PROMPT A:
Write out the rows that come after the text, from the first row through the line containing "gray ellipse: moved 3 px left, 7 px up", and leave out the pictures.

SELECTED EXTRACT:
________________________

UK’s leading fraud prevention service, Cifas has revealed that mortgage fraud has seen a 5% increase in the first six months of 2019 compared to the last six months of 2018. The figures are released as part of the Cifas ‘Faces of Fraud’ campaign, which aims to highlight the fact that what some view as a victimless crime, is both illegal and could have serious consequences for those involved.
Mortgage application fraud occurs when either false or altered documents are provided in support of a mortgage application (fraud by production of a false document increased by 14% and fraud by submitting altered documents increased by 32%). Such applicants often provide false or altered bank statements and proof of income as a way to validate their income for mortgage applications.
Interestingly, nearly half of those caught committing application fraud (45%) were aged between 31-40 years old, a 16% increase compared to the last six months of 2018. They were closely followed by those aged between 41-50 years old who saw a 6% increase.
Coincidentally, the research carried out by Cifas and WPI Economics revealed that people in the 35-44 age category were more likely to think that exaggerating their income on their mortgage application was ‘reasonable’ than any other age group.
In terms of regional breakdowns, the West Midlands saw the highest increase in fraudulent mortgage applications at 43%, whereas cases in the North East rose by a third.
Cifas is urging people to stop, think and consider the serious consequences of making false claims in mortgage applications. Taking out a mortgage based on a false income could result in homeowners being unable to repay the debt later on. Other consequences could include blacklisting against future product purchases, or possibly being reported to the police for investigation – potentially leading to a criminal conviction and a prison sentence.
Mike Haley, Chief Executive Officer of Cifas, said “It’s easy to assume that making exaggerations to improve the chances of your mortgage being approved is harmless, but the reality is that this is fraud and the consequences can be very serious.”
“Mortgage providers carry out rigorous checks, and so exaggerating your income or withholding any change of circumstances could result in it being harder to obtain financial products in the future such as mortgages and loans. In more serious cases, this kind of fraud could result in a hefty fine or a prison sentence, or the possibility of losing your home.”
James O’Sullivan, Policy Manager for the Building Societies Association, said “A mortgage is a significant financial commitment and it is essential that applicants are honest about their personal circumstances. There are many risks inherent in being less than honest, not least that the borrower finds themselves unable to pay because a realistic affordability assessment was not possible or that, when caught, offenders struggle to get future credit. It is far from being a victimless crime and is something that lenders take rigorous action on.”
Martin Cheek, MD at anti-money laundering firm SmartSearch said “According to the latest figures from Cifas, mortgage fraud by production of a false document has increased by 14% in the first 6 months of 2019 compared to the previous 6 months, while fraud by submitting altered documents has risen by 32%. Mortgage applications may not traditionally be the area you’d associate with fraud; this significant increase shows that it is a vulnerable sector of the market. And while lenders and brokers will never stop people trying to commit fraud, they can stop them succeeding by ensuring their KYC processes are fit for purpose.”

________________________

MATERIAL:

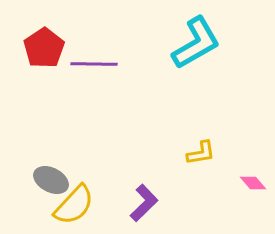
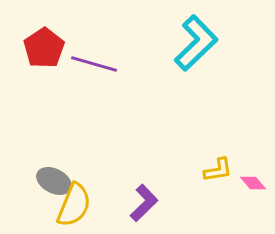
cyan L-shape: rotated 14 degrees counterclockwise
purple line: rotated 15 degrees clockwise
yellow L-shape: moved 17 px right, 17 px down
gray ellipse: moved 3 px right, 1 px down
yellow semicircle: rotated 21 degrees counterclockwise
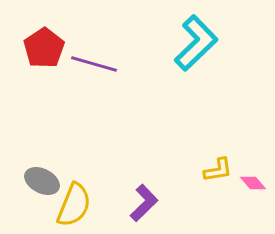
gray ellipse: moved 12 px left
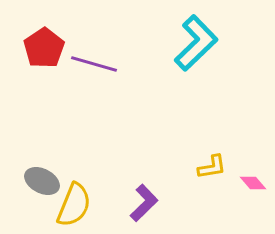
yellow L-shape: moved 6 px left, 3 px up
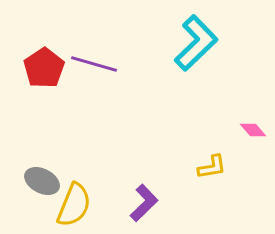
red pentagon: moved 20 px down
pink diamond: moved 53 px up
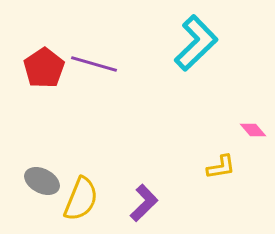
yellow L-shape: moved 9 px right
yellow semicircle: moved 7 px right, 6 px up
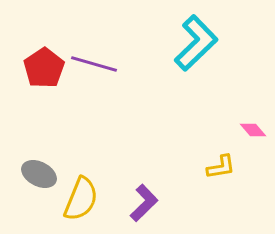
gray ellipse: moved 3 px left, 7 px up
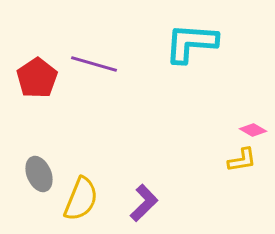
cyan L-shape: moved 5 px left; rotated 132 degrees counterclockwise
red pentagon: moved 7 px left, 10 px down
pink diamond: rotated 20 degrees counterclockwise
yellow L-shape: moved 21 px right, 7 px up
gray ellipse: rotated 40 degrees clockwise
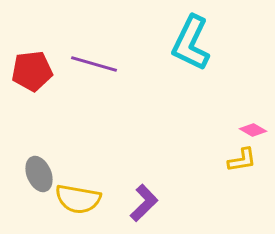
cyan L-shape: rotated 68 degrees counterclockwise
red pentagon: moved 5 px left, 7 px up; rotated 27 degrees clockwise
yellow semicircle: moved 3 px left; rotated 78 degrees clockwise
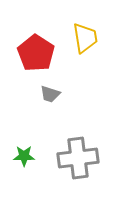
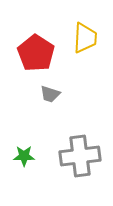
yellow trapezoid: rotated 12 degrees clockwise
gray cross: moved 2 px right, 2 px up
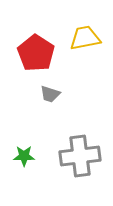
yellow trapezoid: rotated 104 degrees counterclockwise
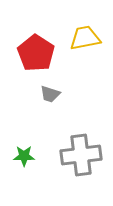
gray cross: moved 1 px right, 1 px up
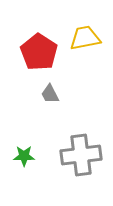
red pentagon: moved 3 px right, 1 px up
gray trapezoid: rotated 45 degrees clockwise
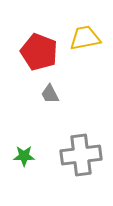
red pentagon: rotated 12 degrees counterclockwise
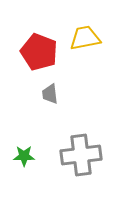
gray trapezoid: rotated 20 degrees clockwise
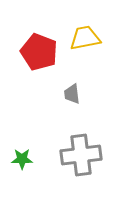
gray trapezoid: moved 22 px right
green star: moved 2 px left, 3 px down
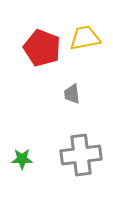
red pentagon: moved 3 px right, 4 px up
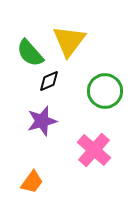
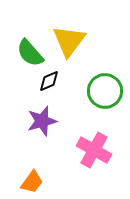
pink cross: rotated 12 degrees counterclockwise
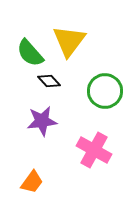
black diamond: rotated 70 degrees clockwise
purple star: rotated 8 degrees clockwise
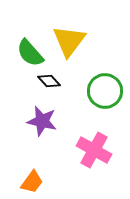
purple star: rotated 20 degrees clockwise
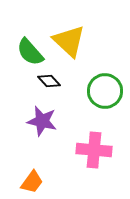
yellow triangle: rotated 24 degrees counterclockwise
green semicircle: moved 1 px up
pink cross: rotated 24 degrees counterclockwise
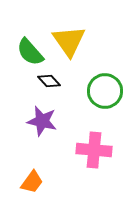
yellow triangle: rotated 12 degrees clockwise
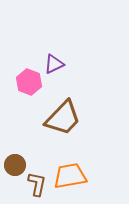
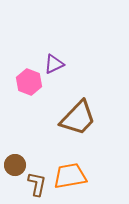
brown trapezoid: moved 15 px right
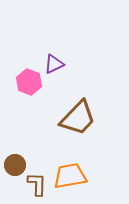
brown L-shape: rotated 10 degrees counterclockwise
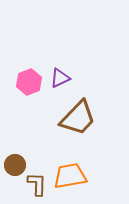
purple triangle: moved 6 px right, 14 px down
pink hexagon: rotated 20 degrees clockwise
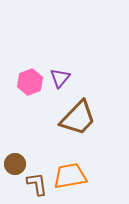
purple triangle: rotated 25 degrees counterclockwise
pink hexagon: moved 1 px right
brown circle: moved 1 px up
brown L-shape: rotated 10 degrees counterclockwise
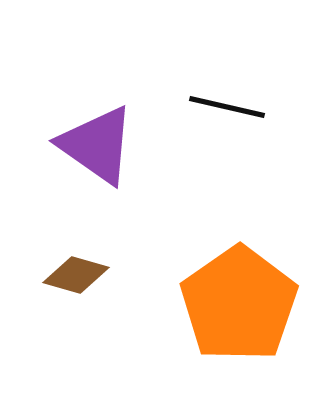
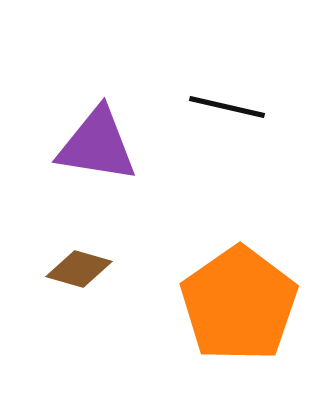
purple triangle: rotated 26 degrees counterclockwise
brown diamond: moved 3 px right, 6 px up
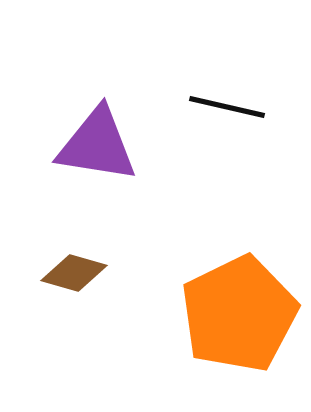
brown diamond: moved 5 px left, 4 px down
orange pentagon: moved 10 px down; rotated 9 degrees clockwise
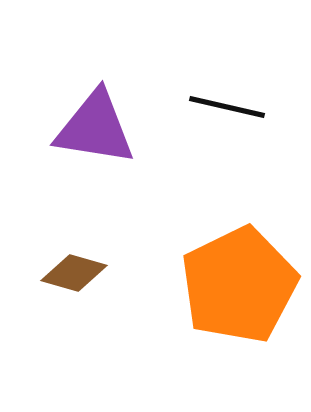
purple triangle: moved 2 px left, 17 px up
orange pentagon: moved 29 px up
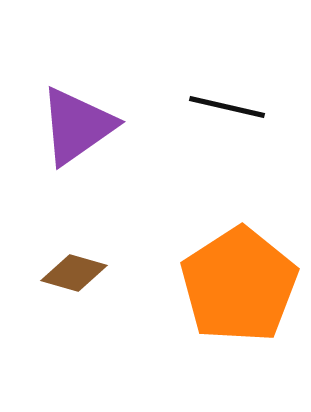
purple triangle: moved 18 px left, 2 px up; rotated 44 degrees counterclockwise
orange pentagon: rotated 7 degrees counterclockwise
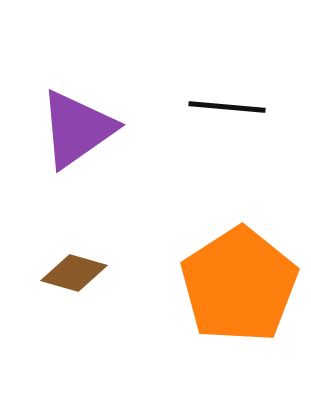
black line: rotated 8 degrees counterclockwise
purple triangle: moved 3 px down
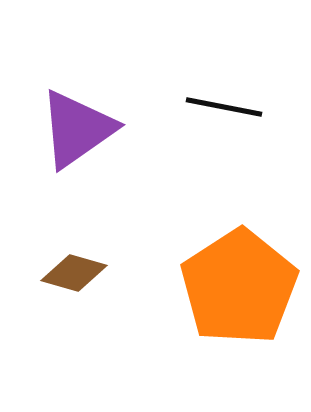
black line: moved 3 px left; rotated 6 degrees clockwise
orange pentagon: moved 2 px down
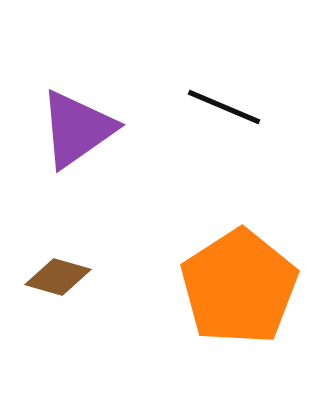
black line: rotated 12 degrees clockwise
brown diamond: moved 16 px left, 4 px down
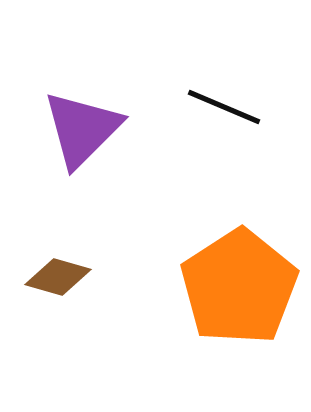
purple triangle: moved 5 px right; rotated 10 degrees counterclockwise
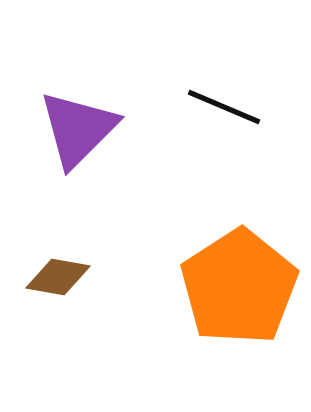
purple triangle: moved 4 px left
brown diamond: rotated 6 degrees counterclockwise
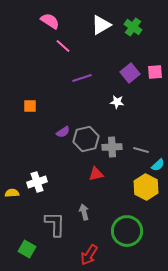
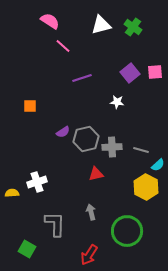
white triangle: rotated 15 degrees clockwise
gray arrow: moved 7 px right
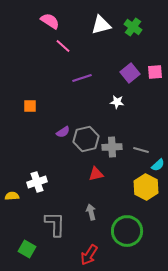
yellow semicircle: moved 3 px down
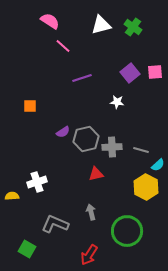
gray L-shape: rotated 68 degrees counterclockwise
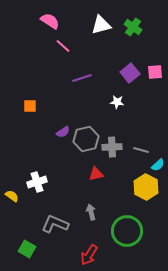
yellow semicircle: rotated 40 degrees clockwise
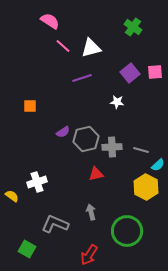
white triangle: moved 10 px left, 23 px down
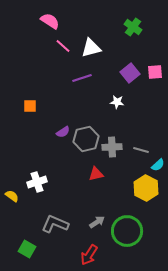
yellow hexagon: moved 1 px down
gray arrow: moved 6 px right, 10 px down; rotated 70 degrees clockwise
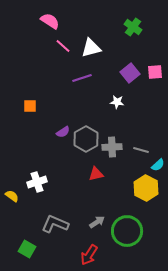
gray hexagon: rotated 15 degrees counterclockwise
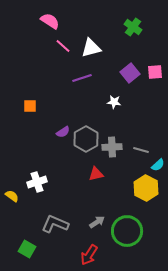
white star: moved 3 px left
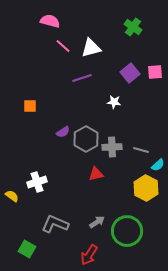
pink semicircle: rotated 18 degrees counterclockwise
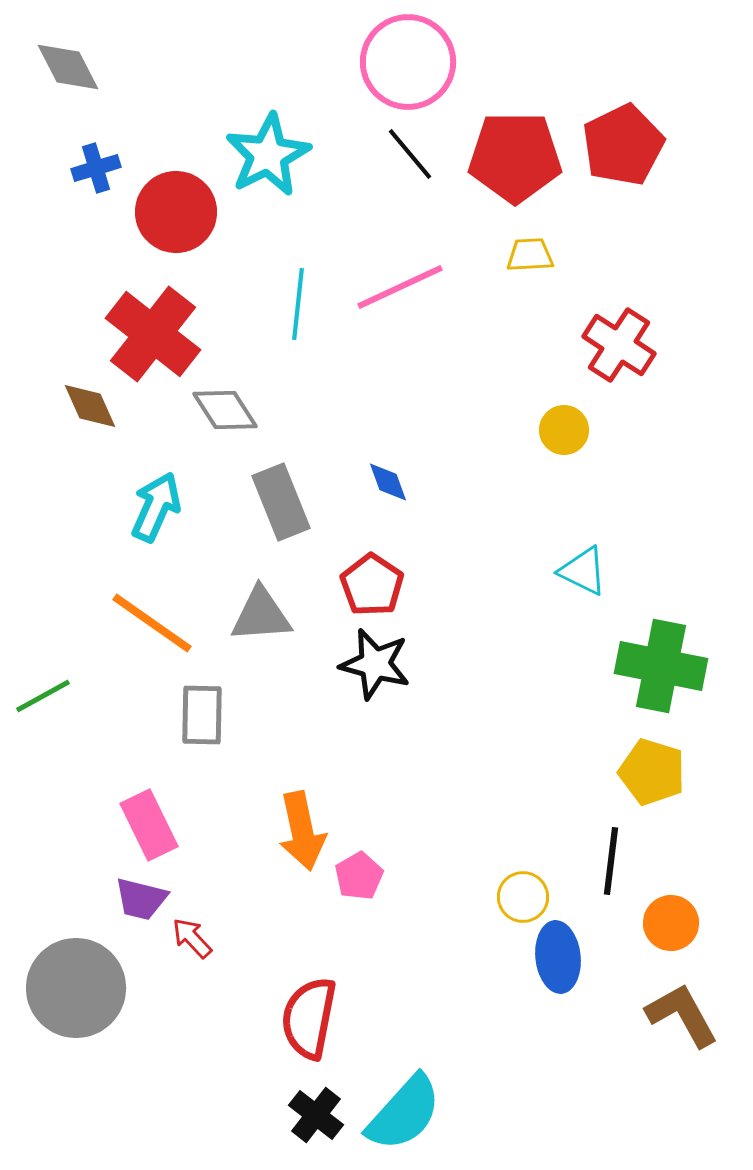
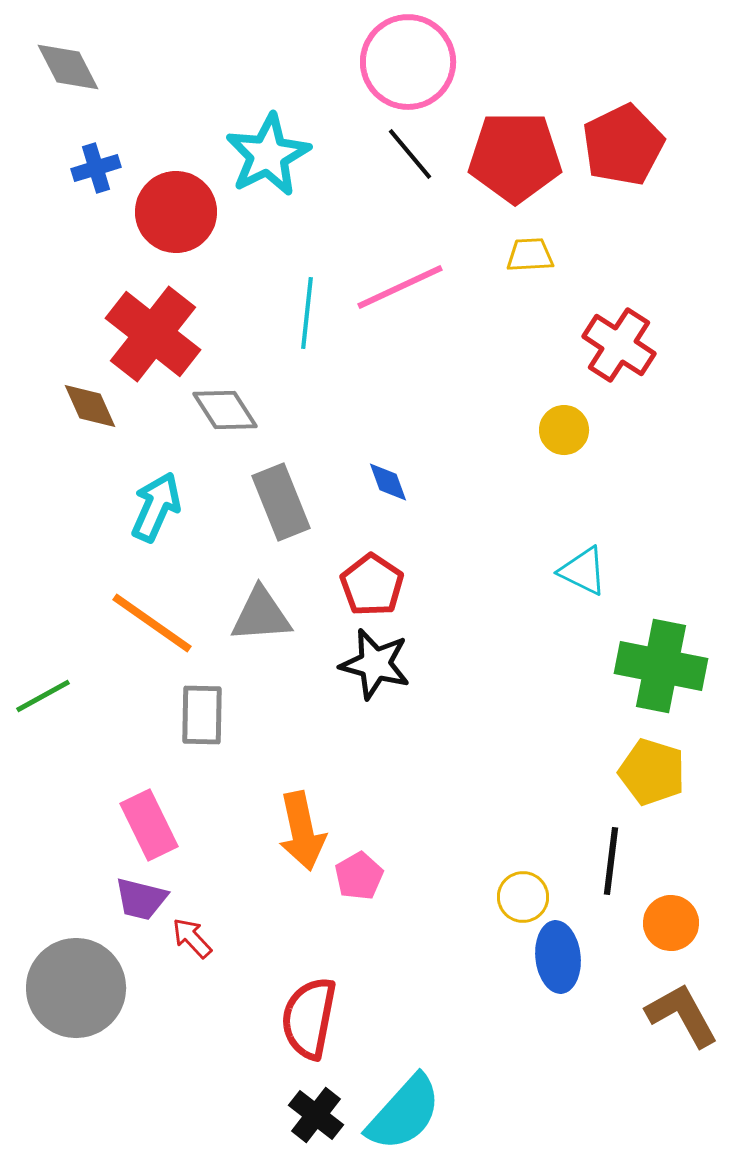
cyan line at (298, 304): moved 9 px right, 9 px down
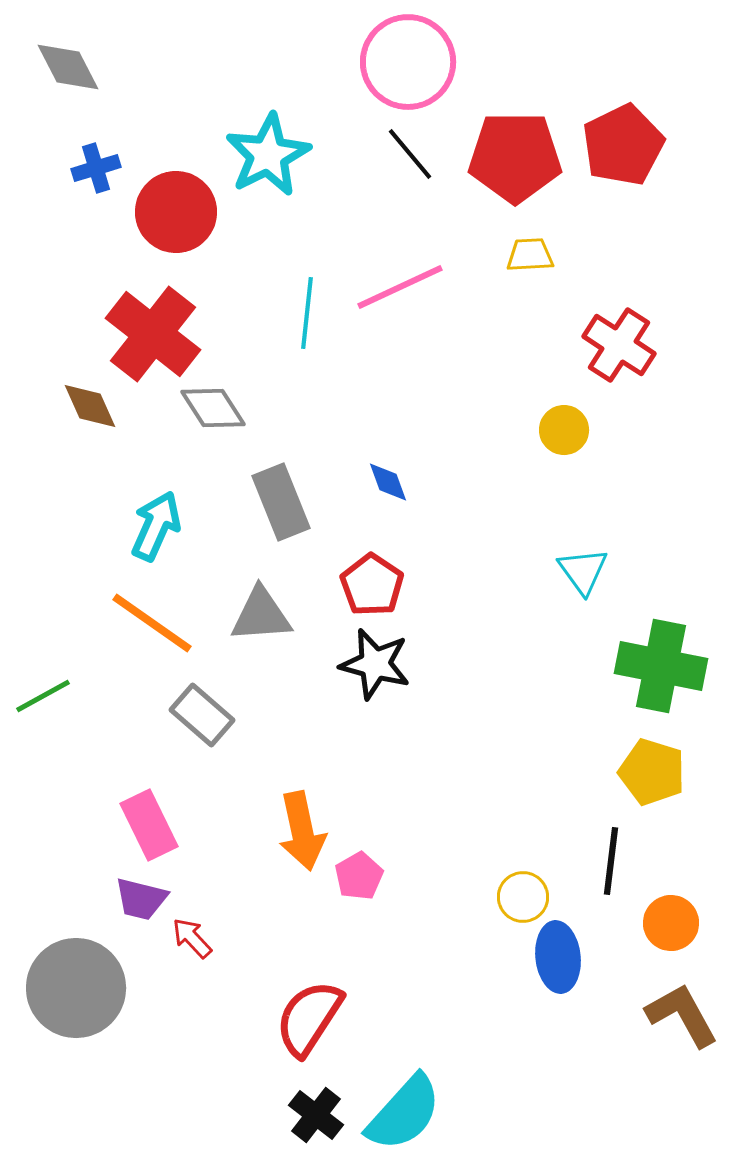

________________________

PROMPT B:
In the mortgage fraud article, which region saw the highest rise in fraudulent mortgage applications?

FINISHED ANSWER A:
cyan L-shape: rotated 14 degrees counterclockwise
purple line: rotated 15 degrees clockwise
yellow L-shape: moved 17 px right, 17 px down
gray ellipse: moved 3 px right, 1 px down
yellow semicircle: rotated 21 degrees counterclockwise
gray ellipse: moved 12 px left
yellow L-shape: moved 6 px left, 3 px up
red pentagon: moved 20 px down
pink diamond: moved 53 px up
yellow L-shape: moved 9 px right
yellow semicircle: moved 7 px right, 6 px up
gray ellipse: moved 3 px left, 7 px up

FINISHED ANSWER B:
The West Midlands, with a 43% increase.